Compared to unaffected siblings, we found that patients with any comorbid psychiatric disorder had elevated risks of premature mortality (aHR range: 7.2 to 8.9) and suicide (aHR range: 10.6 to 12.3) relative to patients without psychiatric comorbidities (aHRPM range: 3.0 to 3.9; aHRS range: 1.5 to 1.9) (Table 6). This pattern of associations was similar across specific psychiatric disorders, but with smaller effect sizes for depression (aHR range: 5.3 to 7.4) than substance use disorders (aHR range: 8.3 to 9.9) for (Table 6). We did not find any clear differences in suicide risk between patients with comorbid depression and substance use disorder (aHR range: 9.9 to 13.0; Table 6). Relative to population-wide estimates, we found that the sibling comparison estimates comparing those with comorbid psychiatric disorders with their unaffected siblings were attenuated by at least 25% (S3 Table).

Sensitivity analyses

Complementary sensitivity analyses found that using lifetime diagnoses of any comorbid psychiatric diagnosis (e.g., diagnoses that were given either before or after the onset of the noncommunicable diseases) did not materially change the main findings (S4 Table). We found that type 1 diabetes was associated with higher risks of premature mortality than type 2 diabetes (aHR ranges: 6.4 to 19.4 versus 3.5 to 9.3; S5 Table). Differences between subgroups of substance use disorders were negligible (S6 Table). We found commensurate results when excluding patients diagnosed with 2 or 3 of the noncommunicable diseases from the main analyses (S7 Table), and additional adjustments for BMI in male conscripts did not materially alter our findings (S8 Table). Patients who were hospitalized for their noncommunicable disease at the first presentation typically had higher mortality rates than those in specialist outpatient care (S9 and S10 Tables).

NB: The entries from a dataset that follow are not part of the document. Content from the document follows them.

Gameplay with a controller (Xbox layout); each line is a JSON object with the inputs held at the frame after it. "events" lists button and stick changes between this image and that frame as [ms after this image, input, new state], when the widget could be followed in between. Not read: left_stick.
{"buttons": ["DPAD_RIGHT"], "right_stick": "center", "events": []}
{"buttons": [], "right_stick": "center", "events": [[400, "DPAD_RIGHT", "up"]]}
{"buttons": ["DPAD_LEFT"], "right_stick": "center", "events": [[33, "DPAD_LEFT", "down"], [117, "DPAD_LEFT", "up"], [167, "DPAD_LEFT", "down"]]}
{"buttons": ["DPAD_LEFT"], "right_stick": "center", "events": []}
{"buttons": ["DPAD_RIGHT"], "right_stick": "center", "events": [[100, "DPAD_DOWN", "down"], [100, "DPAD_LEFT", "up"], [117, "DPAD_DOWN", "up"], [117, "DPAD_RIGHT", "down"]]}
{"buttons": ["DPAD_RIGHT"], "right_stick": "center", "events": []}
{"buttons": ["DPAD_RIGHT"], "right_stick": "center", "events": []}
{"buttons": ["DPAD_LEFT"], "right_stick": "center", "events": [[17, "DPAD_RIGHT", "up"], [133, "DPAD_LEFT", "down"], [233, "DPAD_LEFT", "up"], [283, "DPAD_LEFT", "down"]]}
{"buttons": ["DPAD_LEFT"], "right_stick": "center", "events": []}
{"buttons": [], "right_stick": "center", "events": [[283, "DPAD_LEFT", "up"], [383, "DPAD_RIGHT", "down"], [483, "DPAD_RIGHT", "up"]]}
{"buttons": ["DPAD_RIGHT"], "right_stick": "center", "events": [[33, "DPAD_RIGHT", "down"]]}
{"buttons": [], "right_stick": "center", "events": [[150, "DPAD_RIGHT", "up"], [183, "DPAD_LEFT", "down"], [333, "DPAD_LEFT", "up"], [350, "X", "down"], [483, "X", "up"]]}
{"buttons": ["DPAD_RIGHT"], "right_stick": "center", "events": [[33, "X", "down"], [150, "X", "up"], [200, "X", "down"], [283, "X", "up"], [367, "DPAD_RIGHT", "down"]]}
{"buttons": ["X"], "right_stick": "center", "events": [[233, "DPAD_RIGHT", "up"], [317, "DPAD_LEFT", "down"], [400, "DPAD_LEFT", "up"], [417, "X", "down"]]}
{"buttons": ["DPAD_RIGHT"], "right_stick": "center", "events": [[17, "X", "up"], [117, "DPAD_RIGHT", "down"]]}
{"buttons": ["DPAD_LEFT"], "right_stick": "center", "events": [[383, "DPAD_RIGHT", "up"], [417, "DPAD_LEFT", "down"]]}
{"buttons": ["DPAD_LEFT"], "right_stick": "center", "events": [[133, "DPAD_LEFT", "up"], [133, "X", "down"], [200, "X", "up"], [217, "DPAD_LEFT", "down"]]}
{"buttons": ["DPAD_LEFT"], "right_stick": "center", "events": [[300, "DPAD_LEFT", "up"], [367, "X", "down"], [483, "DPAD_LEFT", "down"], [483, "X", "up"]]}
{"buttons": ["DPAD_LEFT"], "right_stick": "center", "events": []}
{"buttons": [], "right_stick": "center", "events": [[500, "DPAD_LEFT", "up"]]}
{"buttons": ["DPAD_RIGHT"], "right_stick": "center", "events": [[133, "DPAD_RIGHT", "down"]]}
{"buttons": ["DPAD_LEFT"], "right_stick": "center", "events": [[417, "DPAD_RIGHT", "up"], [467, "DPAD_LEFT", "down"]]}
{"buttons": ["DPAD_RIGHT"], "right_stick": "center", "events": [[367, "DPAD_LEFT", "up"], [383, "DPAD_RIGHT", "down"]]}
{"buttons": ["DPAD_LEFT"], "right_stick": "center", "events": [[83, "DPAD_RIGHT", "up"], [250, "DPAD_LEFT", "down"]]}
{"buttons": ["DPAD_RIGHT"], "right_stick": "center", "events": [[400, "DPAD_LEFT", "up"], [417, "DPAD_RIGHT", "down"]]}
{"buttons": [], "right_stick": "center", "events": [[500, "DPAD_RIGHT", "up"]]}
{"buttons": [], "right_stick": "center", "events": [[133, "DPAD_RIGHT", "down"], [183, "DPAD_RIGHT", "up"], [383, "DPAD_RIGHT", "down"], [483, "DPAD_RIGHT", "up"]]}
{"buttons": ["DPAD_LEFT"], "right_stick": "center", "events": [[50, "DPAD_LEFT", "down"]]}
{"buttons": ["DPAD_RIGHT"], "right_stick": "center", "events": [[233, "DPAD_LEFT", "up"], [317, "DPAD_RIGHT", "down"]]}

In this longitudinal study of over 1 million patients with chronic respiratory diseases, cardiovascular diseases, and diabetes, we investigated the association of psychiatric comorbidity with premature death in the whole Swedish population over 4 decades. To test the strength of the observed associations, we also used a sibling comparison design to account for potential unmeasured familial confounders. We report 5 main findings:

First, comorbid psychiatric disorder was associated with an increased absolute risk of mortality within 5 years of diagnosis of chronic noncommunicable diseases. Mortality rates ranged between 15% to 21% in individuals with chronic respiratory diseases, cardiovascular diseases, or diabetes who had a comorbid psychiatric disorder. The equivalent risks ranged between 6% to 9% in patients without such comorbidities, representing an absolute risk difference of at least 9%. Similarly, we observed an equivalent absolute risk difference for suicide of at least 1%. In relative terms, we found that patients with comorbid psychiatric disorders were more than twice as likely as patients without such comorbidities to have died prematurely and over 5 times as likely to have died from suicide. These findings therefore extend the findings of an earlier Swedish study [39] that reported strong associations between common psychiatric disorders (e.g., depression and anxiety) and functional limitations in patients with heart failure to mortality outcomes (e.g., all-cause mortality and suicide) in patients with a broader range of cardiovascular diseases. Importantly, these findings highlight the excess mortality burden in countries where psychiatric services for general medical patients are absent or underresourced, and the importance in developing them as part of a comprehensive plan to address the rising challenge of noncommunicable diseases in low- and middle-income countries.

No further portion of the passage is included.